═════ Material provided ═════

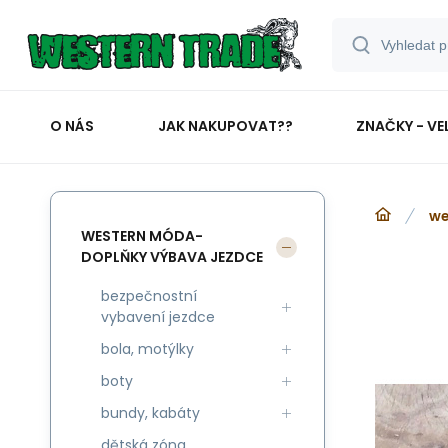
O NÁS
JAK NAKUPOVAT??
ZNAČKY - VE
we
WESTERN MÓDA-
DOPLŇKY VÝBAVA JEZDCE
bezpečnostní
vybavení jezdce
bola, motýlky
boty
bundy, kabáty
dětská zóna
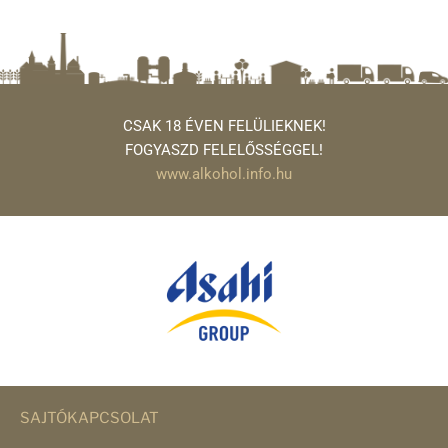
CSAK 18 ÉVEN FELÜLIEKNEK!
FOGYASZD FELELŐSSÉGGEL!
www.alkohol.info.hu
SAJTÓKAPCSOLAT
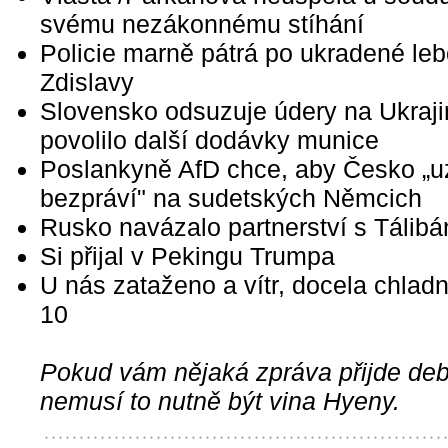
svému nezákonnému stíhání
Policie marně pátrá po ukradené leb
Zdislavy
Slovensko odsuzuje údery na Ukraji
povolilo další dodávky munice
Poslankyně AfD chce, aby Česko „u
bezpráví" na sudetských Němcich
Rusko navázalo partnerství s Tálib
Si přijal v Pekingu Trumpa
U nás zataženo a vítr, docela chlad
10
Pokud vám nějaká zpráva přijde debi
nemusí to nutně být vina Hyeny.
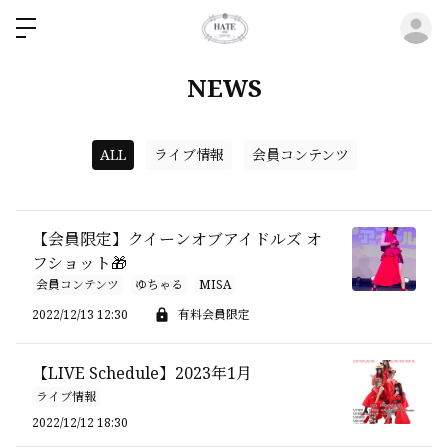
ロ
NEWS
ALL
ライブ情報
会員コンテンツ
【会員限定】クイーンオブアイドルズ オ
フショット🎁
会員コンテンツ
ゆちゃる
MISA
2022/12/13 12:30
有料会員限定
【LIVE Schedule】2023年1月
ライブ情報
2022/12/12 18:30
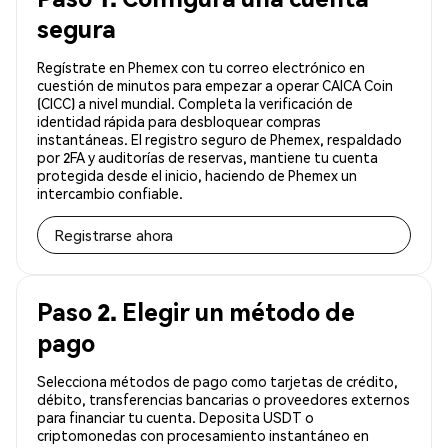
segura
Regístrate en Phemex con tu correo electrónico en
cuestión de minutos para empezar a operar CAICA Coin
(CICC) a nivel mundial. Completa la verificación de
identidad rápida para desbloquear compras
instantáneas. El registro seguro de Phemex, respaldado
por 2FA y auditorías de reservas, mantiene tu cuenta
protegida desde el inicio, haciendo de Phemex un
intercambio confiable.
Registrarse ahora
Paso 2. Elegir un método de
pago
Selecciona métodos de pago como tarjetas de crédito,
débito, transferencias bancarias o proveedores externos
para financiar tu cuenta. Deposita USDT o
criptomonedas con procesamiento instantáneo en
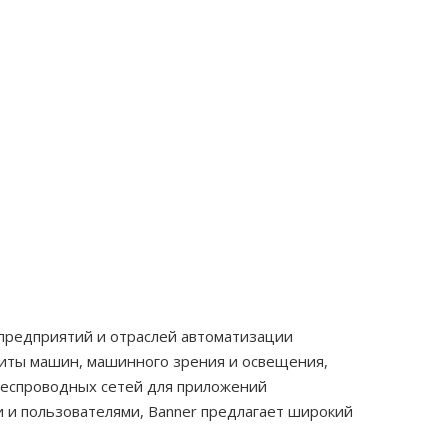
предприятий и отраслей автоматизации
иты машин, машинного зрения и освещения,
беспроводных сетей для приложений
 и пользователями, Banner предлагает широкий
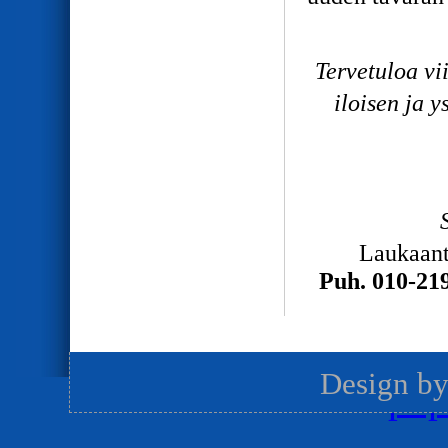
Tervetuloa 
iloisen ja
Laukaan
Puh. 010-219
Design b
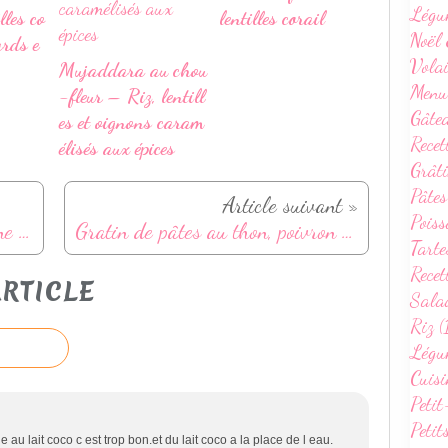
Légu
lles co
lentilles corail
Noël 
ards e
Volai
Mujaddara au chou
Menu
-fleur – Riz, lentill
Gâte
es et oignons caram
Recet
élisés aux épices
Grâti
Pâtes
Article suivant »
Poiss
Bowlcake de semoule à la prune et amande
Gratin de pâtes au thon, poivron et tomates
Tarte
Recet
RTICLE
Sala
Riz (
Légum
Cuisi
Petit
Petit
 au lait coco c est trop bon.et du lait coco a la place de l eau.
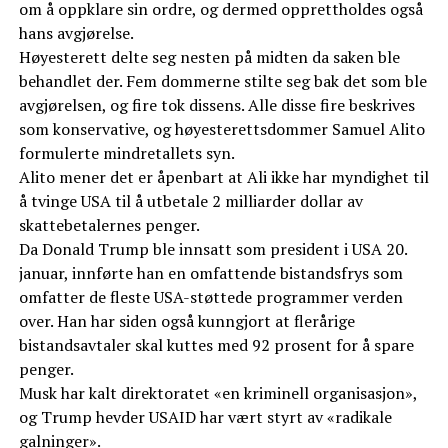
om å oppklare sin ordre, og dermed opprettholdes også
hans avgjørelse.
Høyesterett delte seg nesten på midten da saken ble
behandlet der. Fem dommerne stilte seg bak det som ble
avgjørelsen, og fire tok dissens. Alle disse fire beskrives
som konservative, og høyesterettsdommer Samuel Alito
formulerte mindretallets syn.
Alito mener det er åpenbart at Ali ikke har myndighet til
å tvinge USA til å utbetale 2 milliarder dollar av
skattebetalernes penger.
Da Donald Trump ble innsatt som president i USA 20.
januar, innførte han en omfattende bistandsfrys som
omfatter de fleste USA-støttede programmer verden
over. Han har siden også kunngjort at flerårige
bistandsavtaler skal kuttes med 92 prosent for å spare
penger.
Musk har kalt direktoratet «en kriminell organisasjon»,
og Trump hevder USAID har vært styrt av «radikale
galninger».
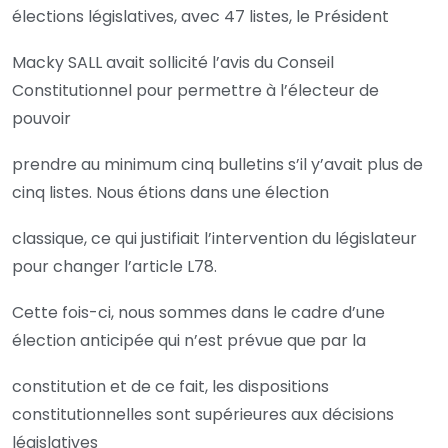
élections législatives, avec 47 listes, le Président
Macky SALL avait sollicité l’avis du Conseil
Constitutionnel pour permettre à l’électeur de
pouvoir
prendre au minimum cinq bulletins s’il y’avait plus de
cinq listes. Nous étions dans une élection
classique, ce qui justifiait l’intervention du législateur
pour changer l’article L78.
Cette fois-ci, nous sommes dans le cadre d’une
élection anticipée qui n’est prévue que par la
constitution et de ce fait, les dispositions
constitutionnelles sont supérieures aux décisions
législatives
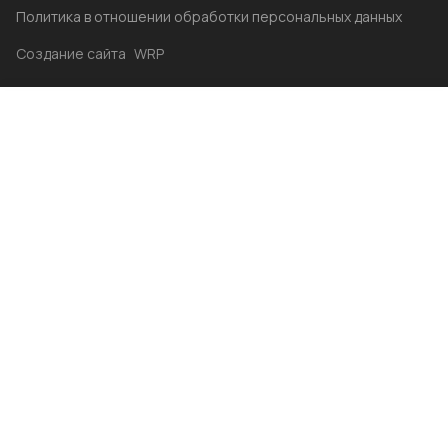
Политика в отношении обработки персональных данных
Создание сайта
WRP
Главная
Каталог
Избранные
Акции
Контакты
Бренды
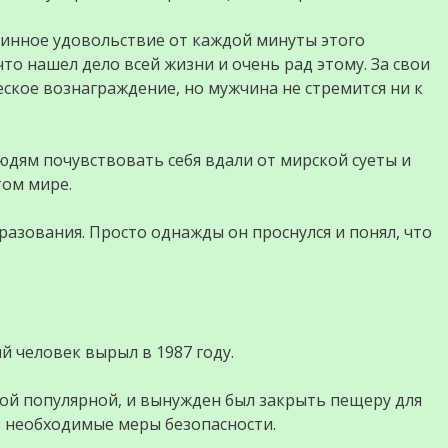
стинное удовольствие от каждой минуты этого
что нашел дело всей жизни и очень рад этому. За свои
кое вознаграждение, но мужчина не стремится ни к
юдям почувствовать себя вдали от мирской суеты и
том мире.
разования. Просто однажды он проснулся и понял, что
 человек вырыл в 1987 году.
кой популярной, и вынужден был закрыть пещеру для
е необходимые меры безопасности.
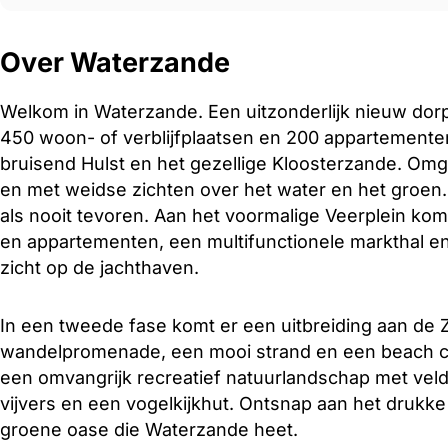
Over Waterzande
Welkom in Waterzande. Een uitzonderlijk nieuw dor
450 woon- of verblijfplaatsen en 200 appartementen 
bruisend Hulst en het gezellige Kloosterzande. Om
en met weidse zichten over het water en het groen.
als nooit tevoren. Aan het voormalige Veerplein k
en appartementen, een multifunctionele markthal en
zicht op de jachthaven.
In een tweede fase komt er een uitbreiding aan de 
wandelpromenade, een mooi strand en een beach cl
een omvangrijk recreatief natuurlandschap met veld
vijvers en een vogelkijkhut. Ontsnap aan het drukke
groene oase die Waterzande heet.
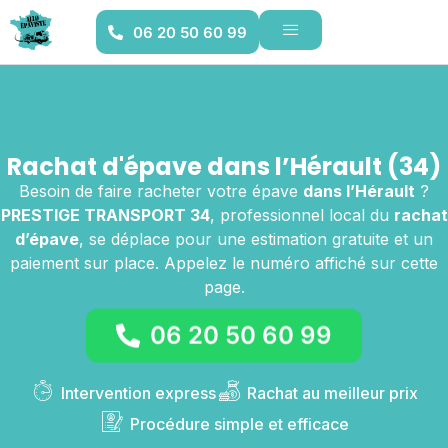
06 20 50 60 99
Rachat d'épave dans l’Hérault (34)
Besoin de faire racheter votre épave
dans l’Hérault
?
PRESTIGE TRANSPORT 34
, professionnel local du
rachat
d’épave
, se déplace pour une estimation gratuite et un
paiement sur place. Appelez le numéro affiché sur cette
page.
06 20 50 60 99
Intervention express
Rachat au meilleur prix
Procédure simple et efficace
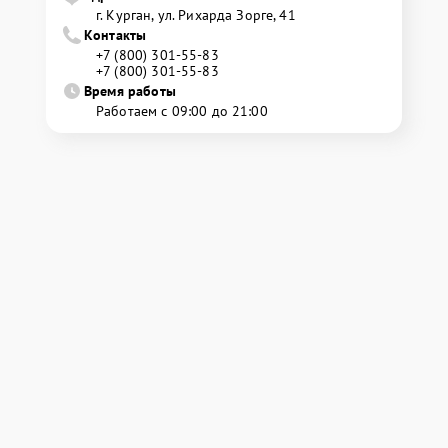
г. Курган, ул. Рихарда Зорге, 41
Контакты
+7 (800) 301-55-83
+7 (800) 301-55-83
Время работы
Работаем с 09:00 до 21:00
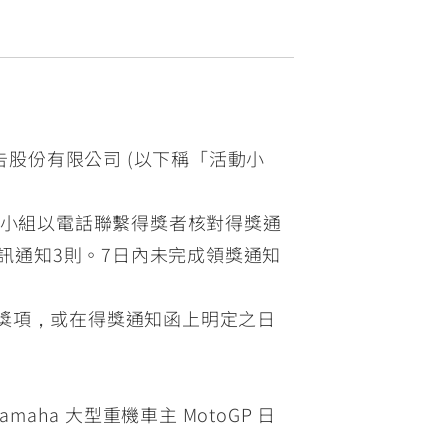
股份有限公司 (以下稱「活動小
活動小組以電話聯繫得獎者核對得獎通
訊通知3則。7日內未完成領獎通知
の旅」獎項，或在得獎通知函上明定之日
ha 大型重機車主 MotoGP 日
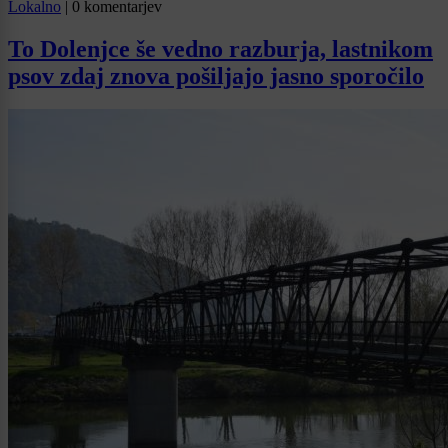
Lokalno
|
0 komentarjev
To Dolenjce še vedno razburja, lastnikom
psov zdaj znova pošiljajo jasno sporočilo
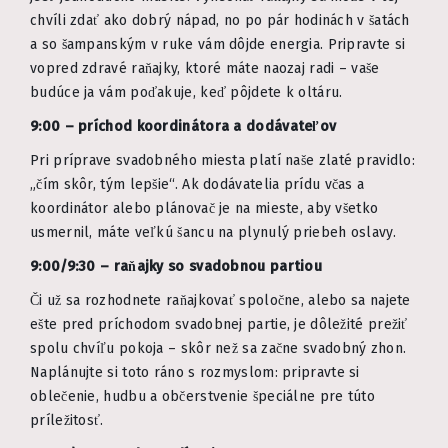
chvíli zdať ako dobrý nápad, no po pár hodinách v šatách
a so šampanským v ruke vám dôjde energia. Pripravte si
vopred zdravé raňajky, ktoré máte naozaj radi – vaše
budúce ja vám poďakuje, keď pôjdete k oltáru.
9:00 – príchod koordinátora a dodávateľov
Pri príprave svadobného miesta platí naše zlaté pravidlo:
„čím skôr, tým lepšie“. Ak dodávatelia prídu včas a
koordinátor alebo plánovač je na mieste, aby všetko
usmernil, máte veľkú šancu na plynulý priebeh oslavy.
9:00/9:30 – raňajky so svadobnou partiou
Či už sa rozhodnete raňajkovať spoločne, alebo sa najete
ešte pred príchodom svadobnej partie, je dôležité prežiť
spolu chvíľu pokoja – skôr než sa začne svadobný zhon.
Naplánujte si toto ráno s rozmyslom: pripravte si
oblečenie, hudbu a občerstvenie špeciálne pre túto
príležitosť.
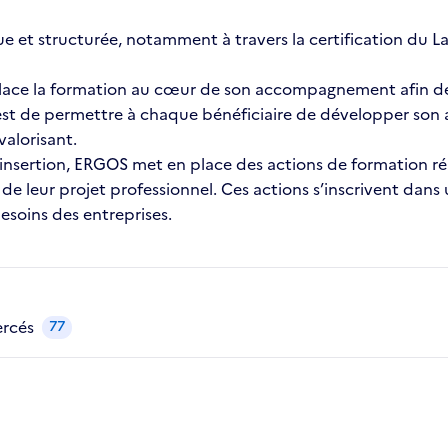
t structurée, notamment à travers la certification du La
place la formation au cœur de son accompagnement afin de 
f est de permettre à chaque bénéficiaire de développer son
valorisant.
insertion, ERGOS met en place des actions de formation ré
de leur projet professionnel. Ces actions s’inscrivent dans
besoins des entreprises.
ercés
77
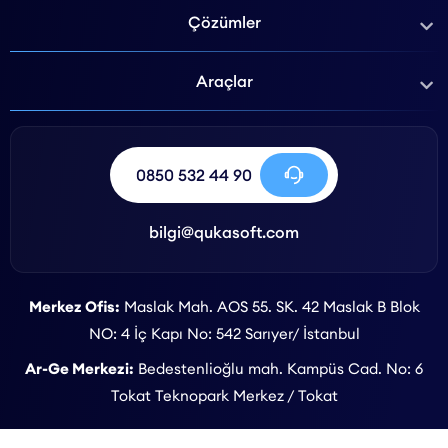
Ücretsiz Kurulum Desteği
Çözümler
Qukasoft EDM Bilişim e-Fatura ve e-Arşiv entegrasyonu için
Araçlar
kurulum süreci ücretsiz olarak sunulmaktadır.
Kurulum sürecinde teknik detaylarla vakit kaybetmeden, e-ticaret
operasyonlarınıza odaklanabilir ve fatura süreçlerinizi kısa sürede
0850 532 44 90
dijital olarak yönetmeye başlayabilirsiniz.
Qukasoft ile EDM Bilişim
bilgi@qukasoft.com
Entegrasyon Avantajı
Qukasoft, e-ticaret işletmelerinin sipariş, pazaryeri, kargo, ödeme
Merkez Ofis:
Maslak Mah. AOS 55. SK. 42 Maslak B Blok
ve muhasebe süreçlerini tek panelden yönetebilmesi için güçlü
NO: 4 İç Kapı No: 542 Sarıyer/ İstanbul
entegrasyon çözümleri sunar. EDM Bilişim entegrasyonu da bu
Ar-Ge Merkezi:
Bedestenlioğlu mah. Kampüs Cad. No: 6
yapının önemli parçalarından biridir.
Tokat Teknopark Merkez / Tokat
E-Fatura ve e-Arşiv süreçlerinizi daha hızlı, daha düzenli ve daha
kontrollü hale getirmek için Qukasoft EDM Bilişim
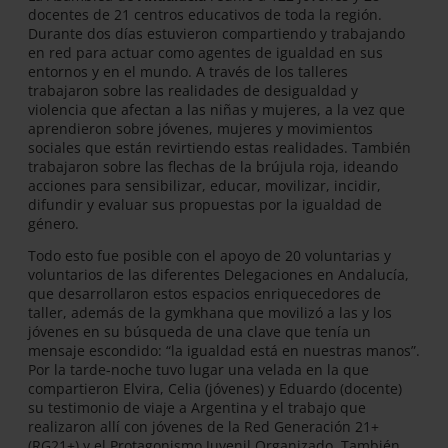
docentes de 21 centros educativos de toda la región.
Durante dos días estuvieron compartiendo y trabajando
en red para actuar como agentes de igualdad en sus
entornos y en el mundo. A través de los talleres
trabajaron sobre las realidades de desigualdad y
violencia que afectan a las niñas y mujeres, a la vez que
aprendieron sobre jóvenes, mujeres y movimientos
sociales que están revirtiendo estas realidades. También
trabajaron sobre las flechas de la brújula roja, ideando
acciones para sensibilizar, educar, movilizar, incidir,
difundir y evaluar sus propuestas por la igualdad de
género.
Todo esto fue posible con el apoyo de 20 voluntarias y
voluntarios de las diferentes Delegaciones en Andalucía,
que desarrollaron estos espacios enriquecedores de
taller, además de la gymkhana que movilizó a las y los
jóvenes en su búsqueda de una clave que tenía un
mensaje escondido: “la igualdad está en nuestras manos”.
Por la tarde-noche tuvo lugar una velada en la que
compartieron Elvira, Celia (jóvenes) y Eduardo (docente)
su testimonio de viaje a Argentina y el trabajo que
realizaron allí con jóvenes de la Red Generación 21+
(RG21+) y el Protagonismo Juvenil Organizado. También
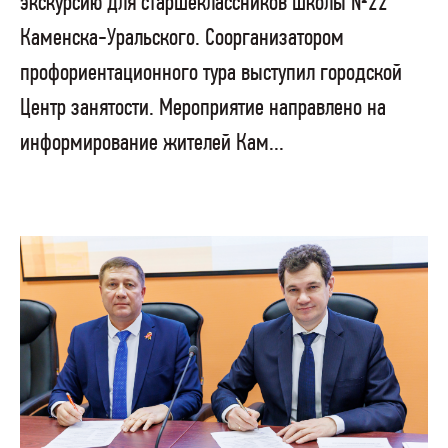
экскурсию для старшеклассников школы №22
Каменска-Уральского. Соорганизатором
профориентационного тура выступил городской
Центр занятости. Мероприятие направлено на
информирование жителей Кам...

═════

◆ What the task asks
Please write out, word for word, the entries' lines beginning at the line that contains "docentes de 21" and stopping after the line that contains "que desarrollaron estos".

◆ Answer below
docentes de 21 centros educativos de toda la región.
Durante dos días estuvieron compartiendo y trabajando
en red para actuar como agentes de igualdad en sus
entornos y en el mundo. A través de los talleres
trabajaron sobre las realidades de desigualdad y
violencia que afectan a las niñas y mujeres, a la vez que
aprendieron sobre jóvenes, mujeres y movimientos
sociales que están revirtiendo estas realidades. También
trabajaron sobre las flechas de la brújula roja, ideando
acciones para sensibilizar, educar, movilizar, incidir,
difundir y evaluar sus propuestas por la igualdad de
género.
Todo esto fue posible con el apoyo de 20 voluntarias y
voluntarios de las diferentes Delegaciones en Andalucía,
que desarrollaron estos espacios enriquecedores de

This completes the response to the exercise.